I agree with Alejandro and Gregory; let me share my two cents. As far as I know, and omitting the NFL theorems, each algorithm has a particular characteristic that makes it more convenient for a kind of problem. For instance, NSGA-II and PESA: both are Pareto-based multiobjective obtimization algorithms, but it turns out that NSGA-II has a better scale-up than PESA due to its internal architecture (see for instance "Multi-objective optimization using genetic algorithms: A tutorial" [Konaka et al. 2006]).
I measure best as lowest number of function evaluations, highest probability of finding the global, and robustness to surface aberrations (such as flat spots, stochastic aspects, DV discretization, discontinuities).
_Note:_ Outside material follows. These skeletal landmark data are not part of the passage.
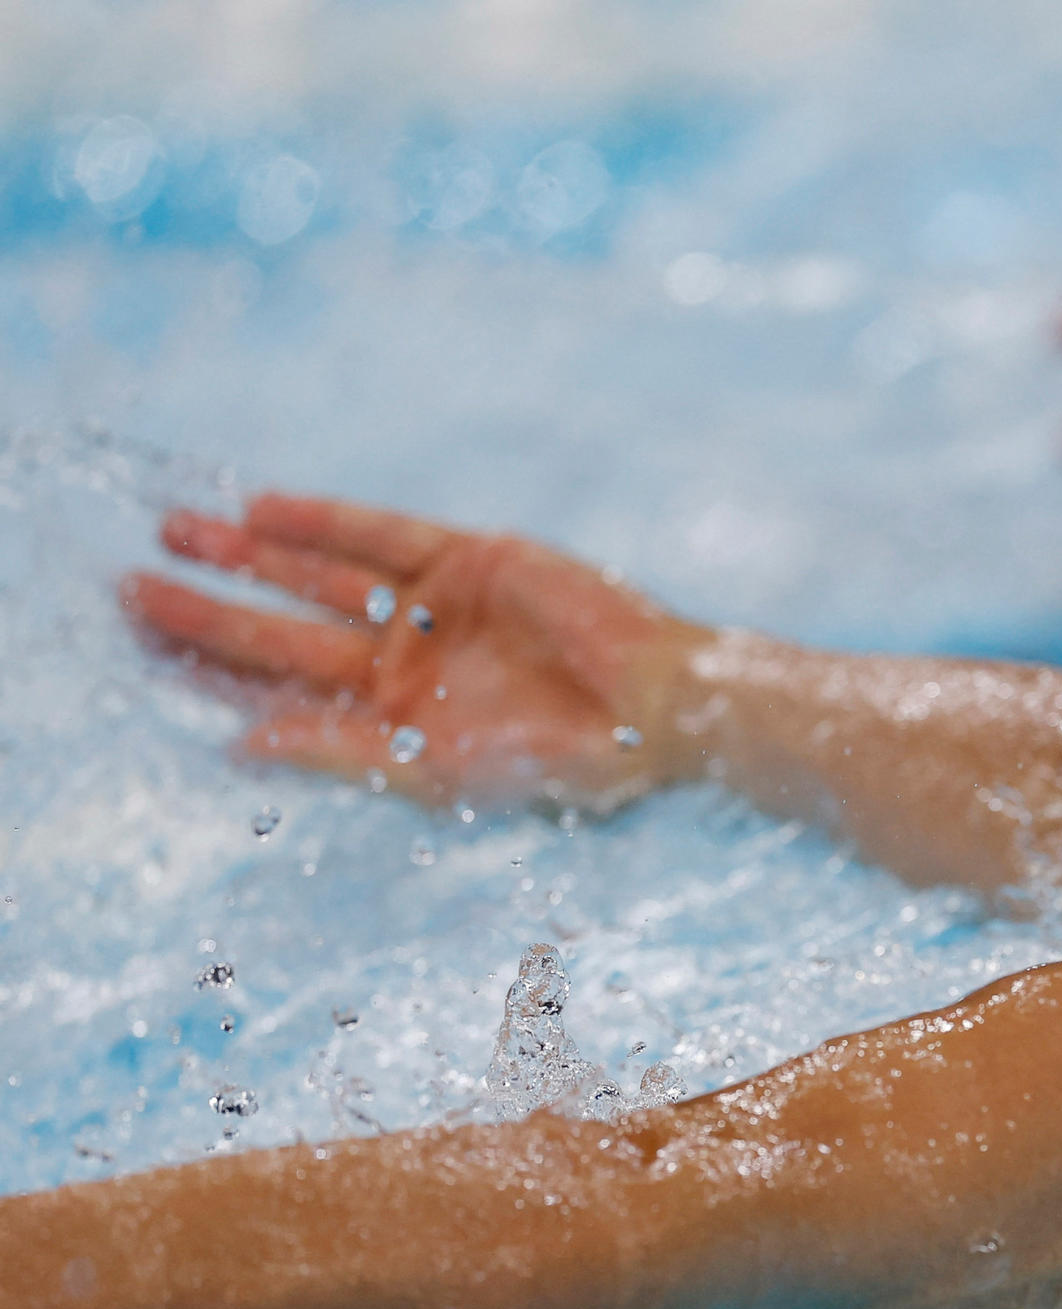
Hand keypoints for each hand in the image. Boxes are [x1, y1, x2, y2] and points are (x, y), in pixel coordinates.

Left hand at [122, 494, 707, 809]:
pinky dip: (323, 522)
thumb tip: (236, 749)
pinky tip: (261, 512)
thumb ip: (337, 753)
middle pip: (284, 632)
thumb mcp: (433, 769)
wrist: (659, 708)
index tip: (140, 651)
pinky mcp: (472, 559)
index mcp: (394, 724)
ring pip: (319, 577)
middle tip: (128, 589)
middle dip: (208, 610)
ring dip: (249, 557)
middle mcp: (406, 664)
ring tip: (175, 533)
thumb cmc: (563, 760)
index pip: (282, 693)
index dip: (211, 672)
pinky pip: (381, 534)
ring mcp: (437, 608)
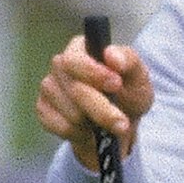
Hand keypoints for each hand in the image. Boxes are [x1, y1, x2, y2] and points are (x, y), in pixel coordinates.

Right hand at [35, 34, 150, 167]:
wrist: (119, 124)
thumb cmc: (128, 95)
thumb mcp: (139, 77)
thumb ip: (129, 61)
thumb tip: (111, 54)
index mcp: (81, 48)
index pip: (74, 59)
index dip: (93, 73)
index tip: (116, 84)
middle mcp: (60, 65)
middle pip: (74, 89)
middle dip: (101, 109)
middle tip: (122, 122)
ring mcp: (49, 88)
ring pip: (70, 112)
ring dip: (94, 124)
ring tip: (106, 124)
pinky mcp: (44, 110)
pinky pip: (61, 127)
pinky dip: (81, 134)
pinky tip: (89, 129)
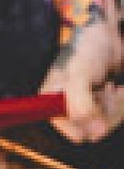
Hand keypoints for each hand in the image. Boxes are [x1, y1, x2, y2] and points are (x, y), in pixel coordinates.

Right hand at [41, 20, 123, 142]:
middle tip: (108, 89)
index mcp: (52, 102)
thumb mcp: (79, 77)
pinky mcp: (102, 104)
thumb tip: (96, 135)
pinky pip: (116, 116)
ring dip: (117, 106)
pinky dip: (121, 104)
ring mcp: (86, 106)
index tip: (99, 104)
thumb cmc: (86, 50)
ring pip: (108, 124)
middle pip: (95, 130)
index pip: (73, 133)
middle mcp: (67, 107)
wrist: (105, 34)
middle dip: (107, 111)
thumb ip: (82, 106)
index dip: (91, 124)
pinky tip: (118, 90)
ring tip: (113, 87)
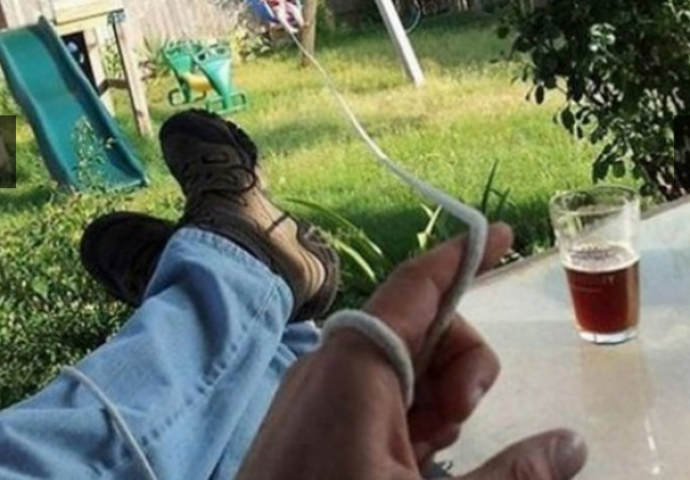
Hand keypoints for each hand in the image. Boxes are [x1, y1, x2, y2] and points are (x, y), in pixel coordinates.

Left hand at [236, 223, 586, 479]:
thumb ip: (509, 474)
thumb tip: (571, 443)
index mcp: (354, 365)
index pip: (415, 286)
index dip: (461, 257)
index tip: (500, 235)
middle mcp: (332, 363)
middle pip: (420, 327)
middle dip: (458, 366)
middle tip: (458, 425)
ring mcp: (318, 388)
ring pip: (401, 362)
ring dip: (436, 398)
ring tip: (430, 453)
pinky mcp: (312, 415)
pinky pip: (374, 390)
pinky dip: (407, 413)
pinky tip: (411, 458)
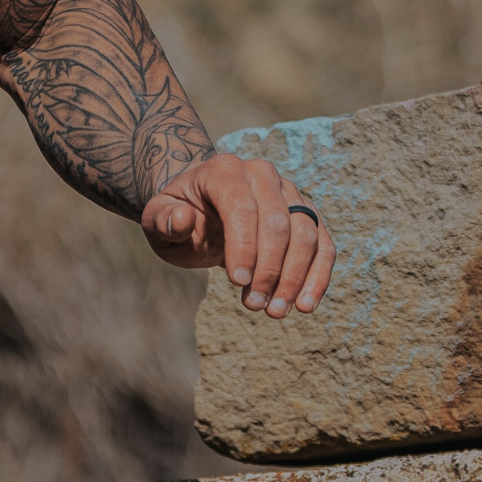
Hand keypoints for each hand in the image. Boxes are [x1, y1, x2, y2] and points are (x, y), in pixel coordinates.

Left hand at [143, 152, 334, 316]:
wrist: (200, 205)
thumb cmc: (177, 214)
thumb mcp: (158, 218)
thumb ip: (164, 220)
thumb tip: (183, 220)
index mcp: (224, 170)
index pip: (243, 207)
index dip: (244, 246)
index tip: (238, 283)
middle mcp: (263, 174)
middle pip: (278, 222)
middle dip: (269, 269)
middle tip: (254, 305)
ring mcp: (289, 193)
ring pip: (306, 234)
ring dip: (294, 277)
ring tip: (275, 312)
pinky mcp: (305, 215)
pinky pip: (323, 244)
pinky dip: (318, 275)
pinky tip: (305, 304)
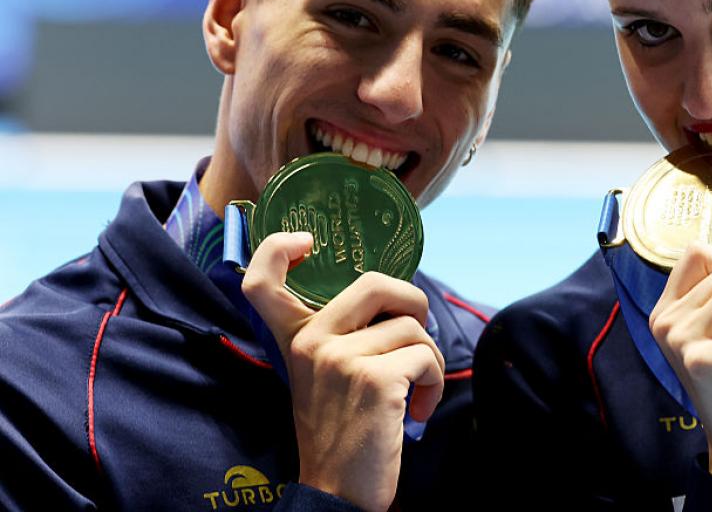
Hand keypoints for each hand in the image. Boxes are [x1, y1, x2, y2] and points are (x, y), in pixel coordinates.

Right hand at [242, 231, 444, 511]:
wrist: (336, 494)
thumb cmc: (342, 434)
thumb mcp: (324, 378)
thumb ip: (342, 337)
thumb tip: (395, 301)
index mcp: (295, 340)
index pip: (262, 282)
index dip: (277, 248)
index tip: (305, 242)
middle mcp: (312, 342)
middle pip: (375, 282)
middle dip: (412, 301)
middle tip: (417, 337)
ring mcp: (342, 359)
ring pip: (412, 327)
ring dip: (428, 360)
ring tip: (415, 394)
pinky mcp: (375, 379)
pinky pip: (425, 356)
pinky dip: (433, 382)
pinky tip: (419, 410)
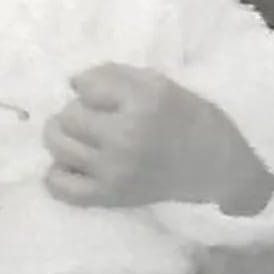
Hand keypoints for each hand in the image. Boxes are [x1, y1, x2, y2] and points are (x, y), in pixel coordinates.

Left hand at [44, 66, 273, 215]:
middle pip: (67, 116)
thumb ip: (116, 76)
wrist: (215, 167)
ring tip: (84, 139)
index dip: (90, 86)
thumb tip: (73, 83)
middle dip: (77, 111)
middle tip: (96, 118)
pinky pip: (60, 186)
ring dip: (65, 138)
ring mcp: (114, 170)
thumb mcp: (160, 83)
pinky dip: (58, 173)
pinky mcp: (109, 197)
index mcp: (143, 101)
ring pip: (59, 146)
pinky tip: (74, 166)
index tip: (104, 94)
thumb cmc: (189, 118)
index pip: (85, 84)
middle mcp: (125, 136)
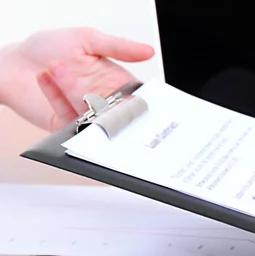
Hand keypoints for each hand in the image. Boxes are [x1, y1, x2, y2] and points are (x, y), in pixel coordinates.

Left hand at [0, 27, 153, 131]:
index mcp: (115, 82)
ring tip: (56, 67)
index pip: (137, 97)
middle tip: (99, 90)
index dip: (139, 99)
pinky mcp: (64, 125)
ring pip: (93, 115)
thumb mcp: (87, 39)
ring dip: (74, 91)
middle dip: (111, 104)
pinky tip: (46, 77)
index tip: (133, 94)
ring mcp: (84, 114)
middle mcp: (102, 100)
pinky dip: (57, 97)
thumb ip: (119, 47)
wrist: (11, 61)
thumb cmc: (47, 47)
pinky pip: (69, 118)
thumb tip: (148, 51)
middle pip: (119, 112)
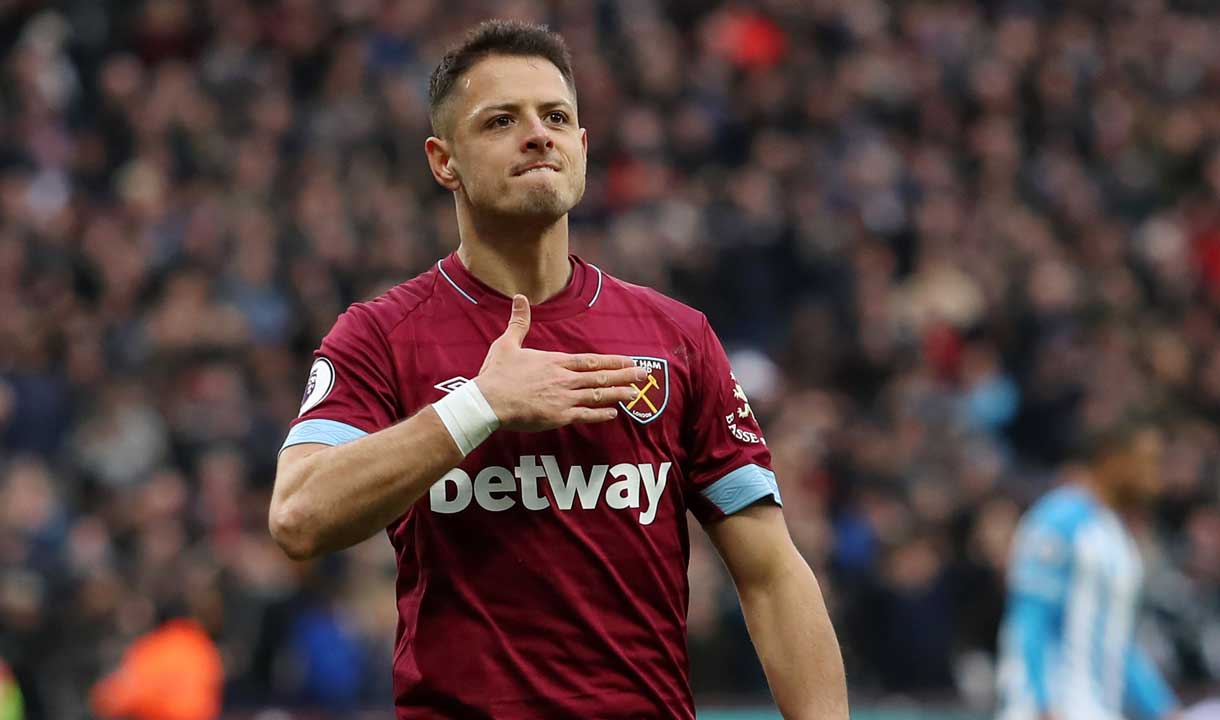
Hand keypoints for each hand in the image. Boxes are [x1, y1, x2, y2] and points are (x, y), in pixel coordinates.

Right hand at [475, 295, 646, 431]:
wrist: (488, 401)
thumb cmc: (496, 374)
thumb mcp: (507, 343)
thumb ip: (519, 322)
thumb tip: (519, 297)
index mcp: (555, 362)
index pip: (591, 361)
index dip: (612, 362)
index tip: (629, 360)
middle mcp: (564, 379)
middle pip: (600, 377)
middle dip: (624, 375)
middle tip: (644, 375)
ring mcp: (563, 399)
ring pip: (597, 396)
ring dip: (618, 394)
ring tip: (635, 393)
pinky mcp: (558, 417)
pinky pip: (585, 415)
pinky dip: (600, 414)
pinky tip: (613, 414)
Consider leapfrogging. Rhinehart, R. R., M. Su, and U. Manimegalai-Sridhar, “Leapfrogging and Synoptic Leapfrogging: a new optimization approach”, Computers & Chemical Engineering, Vol. 40, 11 May 2012, pp. 67-81.
>size of this set for it to be usable by the user?.
Indeed, most of the MOEA algorithms already have such limitation for maximum size of the Pareto set included. I work with SPEA (quite similar to NSGA) and it is the way there.
Fixing an upper bound on the number of points in the Pareto front is required, also for numerical reasons. But attention has to be paid to the repartition of the points. As far as I remember, if all the cost functions are convex there are no problems but if this is not the case, the repartition of points can be irregular and you can end up with, loosely speaking, "holes" can appear in the plot of the Pareto front leading to a more difficult decision making step. There are methods (Filip Logist and co-workers from Leuven, Belgium) which can be of help.
Agree with Alejandro's comment. Each metaheuristic algorithm has unique advantages with respect to robustness and performance in noisy environments, in the presence of uncertain parameters, and in different problem spaces. However, in line with the ‘‘no-free-lunch’’ theorem, it is impossible for one algorithm to optimally solve all optimizing problems. Some methods can perform better in some problems and vice versa.
NSGA-II (and SPEA2) is often used for comparison purposes, but it has been outperformed by many multi-objective algorithms in a wide set of optimization problems.
My experience says that SA (solely or hybridized with other approaches) works well in many NP-hard optimization problems, but PESA and DE works well in many problems.
The main advantage of SA is, in my opinion, that you can implement population-based versions such that each individual/solution use a different annealing scheme. If you apply parallel processing you can obtain good results.